The alternative-rock Web site www.trouserpress.com calls Miller's work "Either the madness of a borderline visionary or the indulgence of a studio/computer geek... but either way it works, adding depth, thematic unity and overall sonic craziness to songs that are already uncommonly strong."

Miller describes his work as "kind of dense, I gravitate toward that, because my literary background is (T.S. Eliot's) 'The Wasteland' and (James Joyce's) 'Ulysses,' the iconoclastic works of the first half of the 20th century.

"I try for a complete worldview," he says. "Most artists are savvy enough not to try to make that happen. I'm one of those... who tries to get my songs to contain all the convoluted feelings and ideas I have about how people should treat each other."

Sonically, Miller says he favors densely produced albums, because "I like a lot of cinematic drama in albums. I like a variety of moods, very orchestrated arrangements, so that you can tell that the person thought about how (the album) would unfold song-to-song."

Sacramento pop singer/songwriter Anton Barbeau, a long-time admirer of Miller, will be performing with him Saturday.

"He's capable of consistently conjuring up songs that are simultaneously complex and yet emotionally resonant and really a pleasure to listen to," says Barbeau about Miller. "The first time I saw Game Theory, I thought, 'That's the kind of rock star I want to be.' "

Another admirer of Miller's is singer-songwriter Aimee Mann, once a member of '80s pop group 'til tuesday, who has since carved out a career with her somewhat off-center songwriting. Her cult following includes movie director Paul Thomas Anderson, who based his award-winning 1999 film "Magnolia" on her songs.

Mann, for whom Miller has opened shows on occasion, is seeking to extract pop gems from Miller's often over-wrought recordings, the result being that the two are working on an album of stripped-down remakes of some of Miller's more accessible songs.

"I pitched some songs, but she'd very frankly say, 'No, I want this to be stuff that people like on first hearing.' So that's where we're going," Miller says.

Among Miller's songs that Mann has picked for the duo to record are Loud Family songs such as "Don't Respond, She Can Tell," "Last Honest Face" and "Inverness," as well as Game Theory's "Throwing the Election." They are also writing a song together.

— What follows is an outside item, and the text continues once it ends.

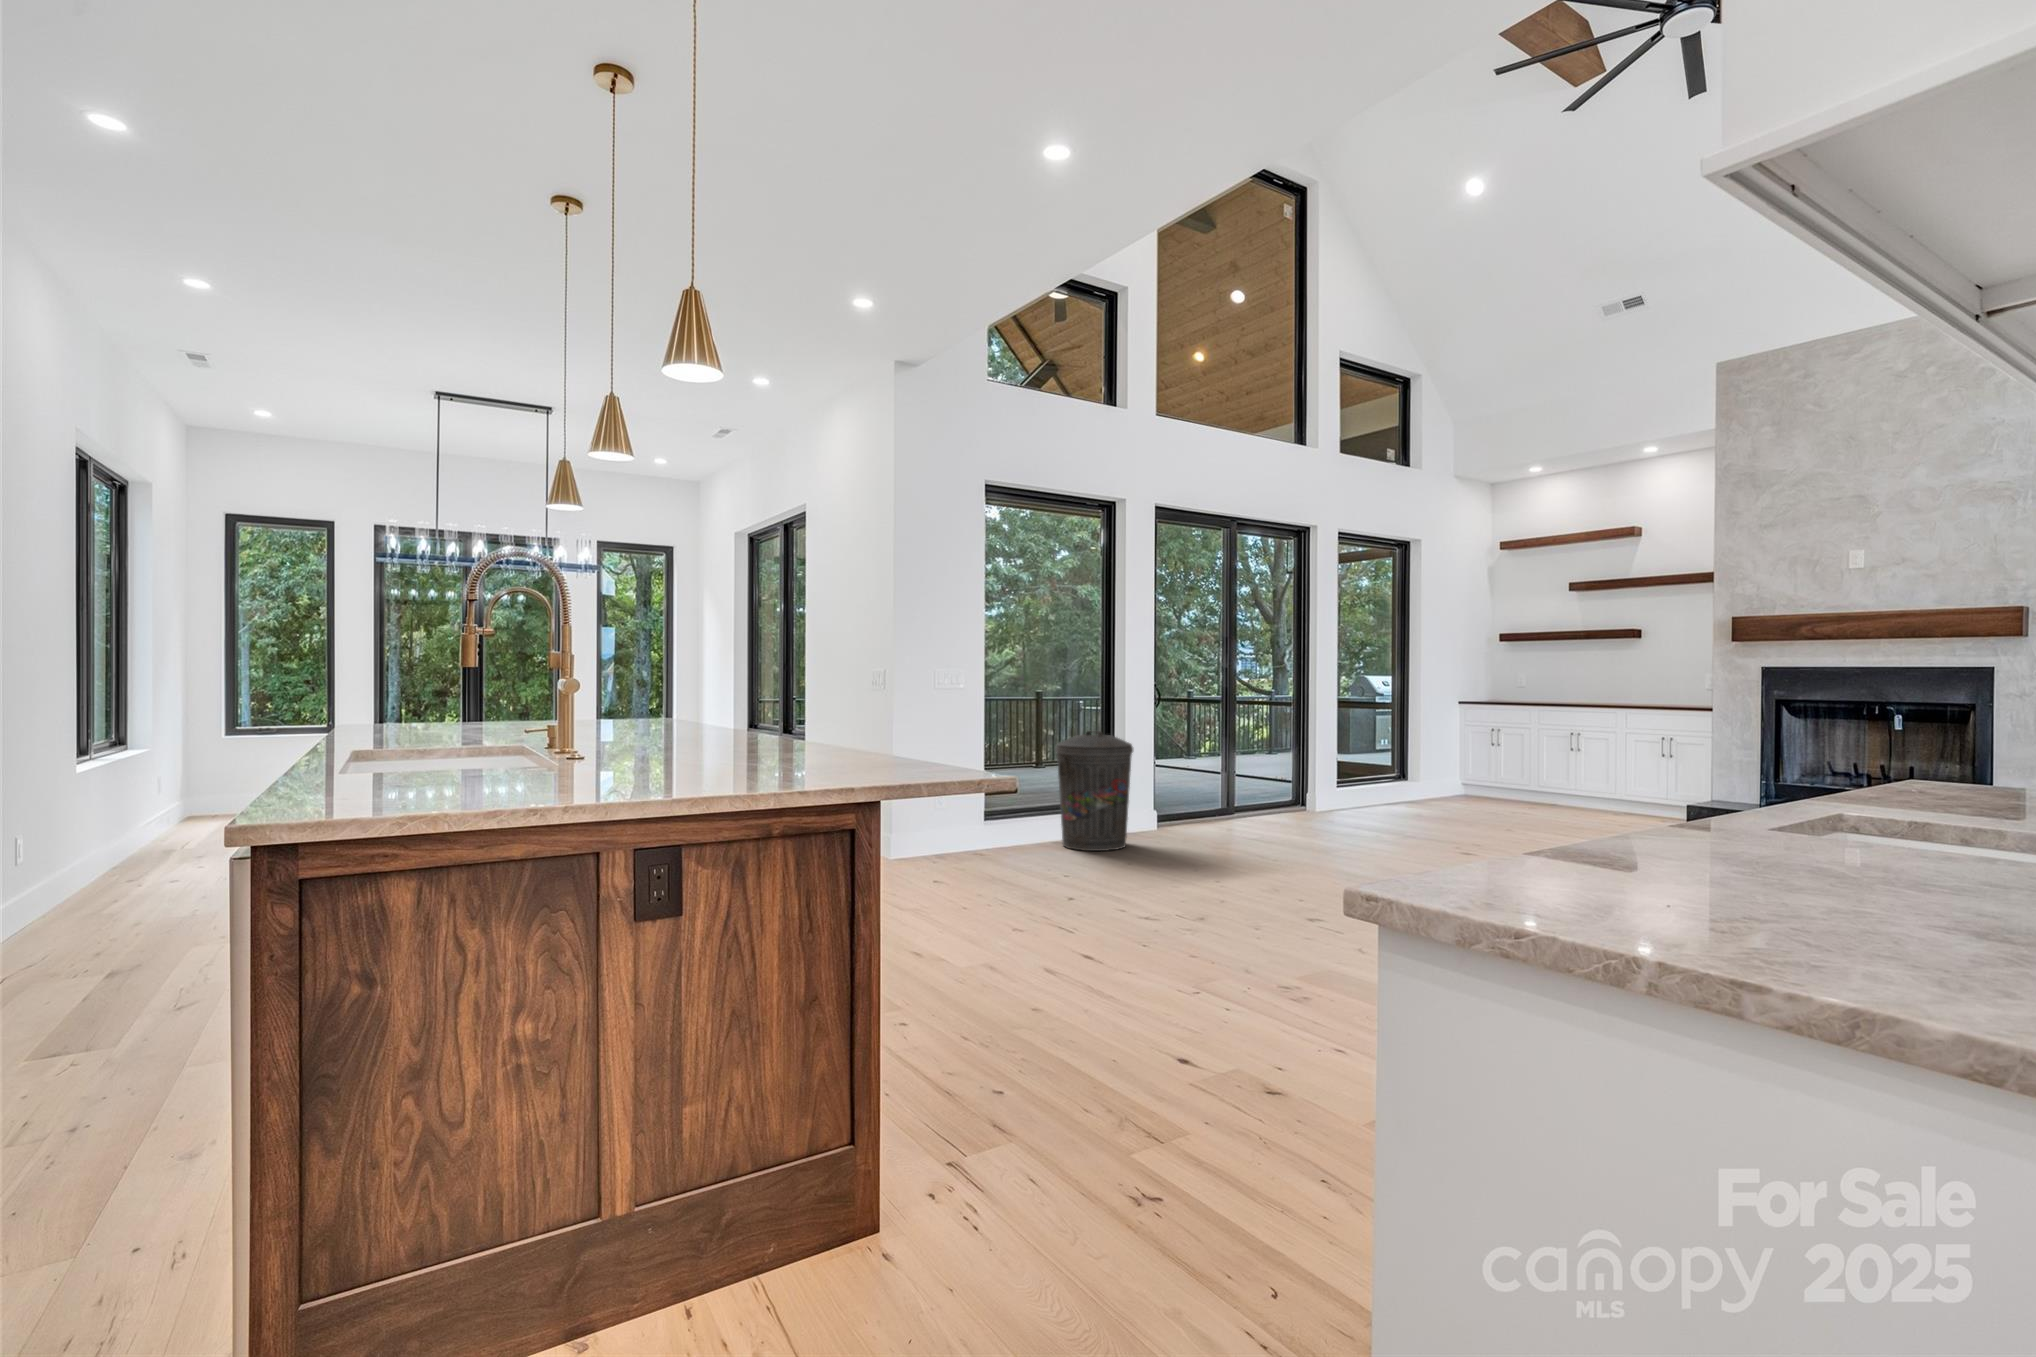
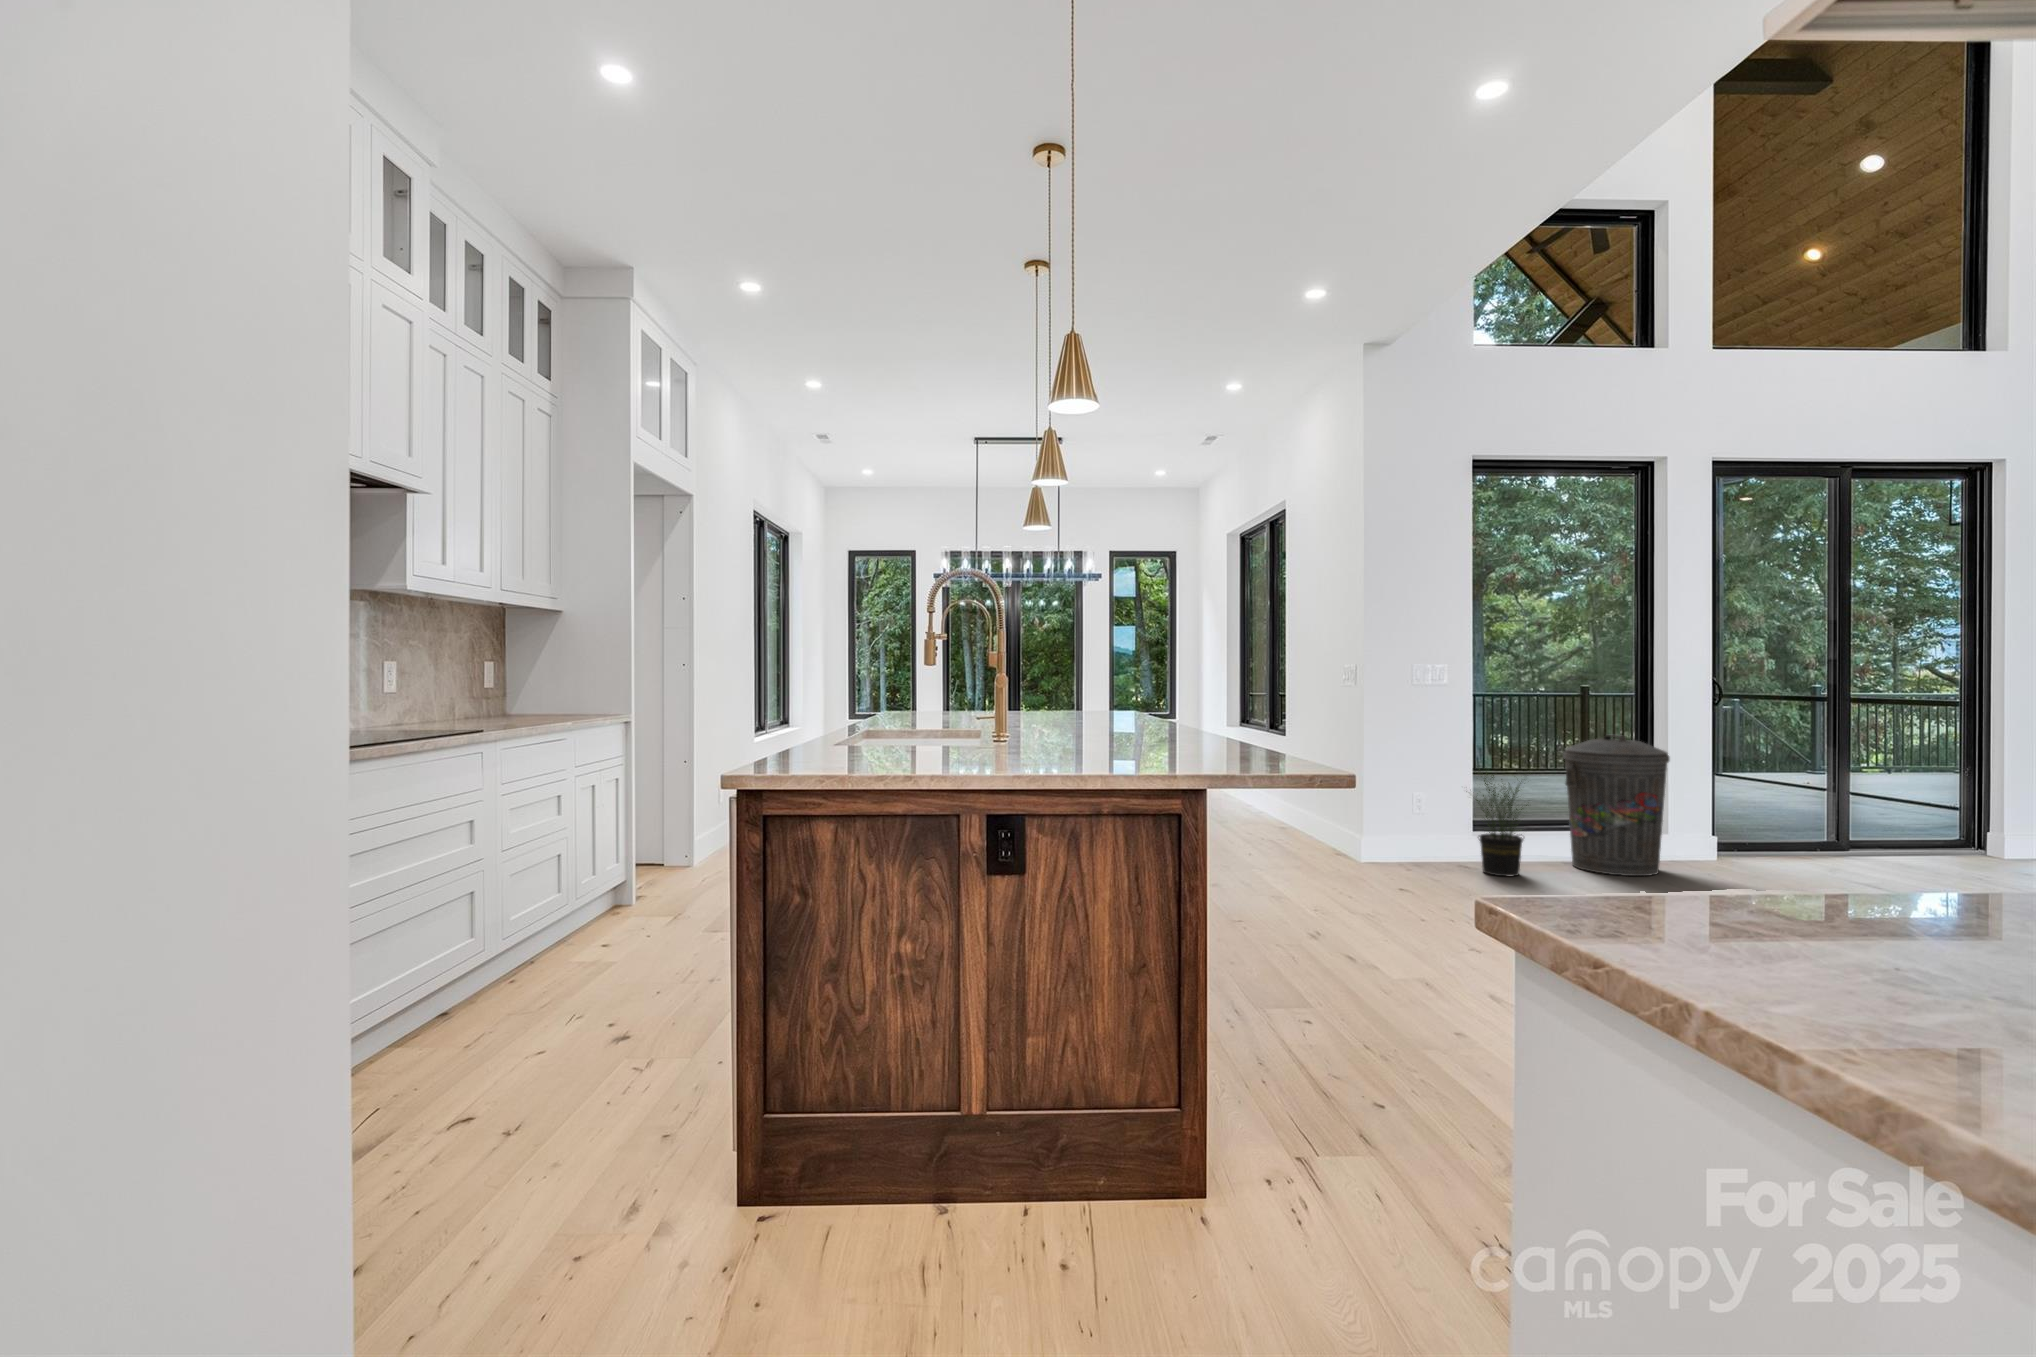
potted plant: none [980,759,1039,862] -> present [1475,771,1527,877]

Granted, Mann is not exactly Madonna -- her greatest post-'til tuesday claim to hits were the songs in "Magnolia" -- but she does have a great pop ear, and Miller says he's glad to have her perspective on his songs. And, he says, he is happy to have found a fellow "plodder."

"I've heard these wondrous stories of people getting hits in 20-minute bursts, but I don't ever get an idea that good that quickly," he says. "I have no natural gifts, I have to work at everything. It's always been that supremely laborious process, and I think (Mann) has a similarly laborious process. We just think and think and think."

Working with Mann has made Miller think some more, and what he's thinking is that he wants "to write more straightforward songs."

Now that The Loud Family is apparently history, along with his record label, Miller says that "Part of me wants to make a very simple album, with simple chord changes, stick close to the raw feeling of how you feel for the key moment of the song."

But without pausing, he returns to form.

"On the other hand, I love great musical arrangements with Beach Boys harmonies," he says. "But you can't really have both those things. Perhaps something that has a certain stylistic purity, but admits just enough ambitious musicality to keep it seeming polychromatic and dramatic."